沈んで、沈んで、深淵に飲み込まれて、永遠の旅に出て行きかけていた意識が、何かに引き寄せられるように浮上した。閉じた瞼の裏に光を感じ、何も見えないはずなのに何かを見ているような不思議な感覚に陥りながら、俺は睫毛を僅かに揺らして瞳を開いた。ぼんやりとした視界、その中で、徐々にはっきりとし始める輪郭。見慣れない白い天井に、ここがどこだかすぐには分からなかった。

 身を捩って状況を把握しようと試みれば、首に、もっと言えば首の後ろに妙な違和感を覚え、そして、大切なことを思い出すように、あ、と意図せず声が漏れた。俺以外の誰の耳にも届かないような掠れた声だった。

 まさか、そんな、俺は、死ねていないのだろうか。
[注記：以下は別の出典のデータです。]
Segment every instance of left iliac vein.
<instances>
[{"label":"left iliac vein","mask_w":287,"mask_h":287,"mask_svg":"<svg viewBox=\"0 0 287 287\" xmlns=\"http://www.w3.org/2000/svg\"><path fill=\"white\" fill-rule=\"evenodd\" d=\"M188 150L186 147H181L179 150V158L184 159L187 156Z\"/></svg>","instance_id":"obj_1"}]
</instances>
生きているのだろうか。生きてしまっているのだろうか。嘘だ。そんな。息が、できてしまう。心臓が、動いているのを感じてしまう。死ねていない。死ねなかった。俺は上手く、死ねなかった。中途半端に生きてしまった。

 生きている事実を突きつけられ嘆いていれば、不意に首に手を置かれハッとなった。誰かいたのかと思うよりも先に視界に影がさし、唇に柔らかな何かが触れる。それが人の唇だと理解したのは、離れた際に人間の造形をした顔を見たからだった。整った面立ち。その綺麗な顔面にある二つの瞳とばっちり目が合い、視線の先の彼は俺をじっと見下ろす。首に添えた手に、じわり、じわり、力を込め続けながら。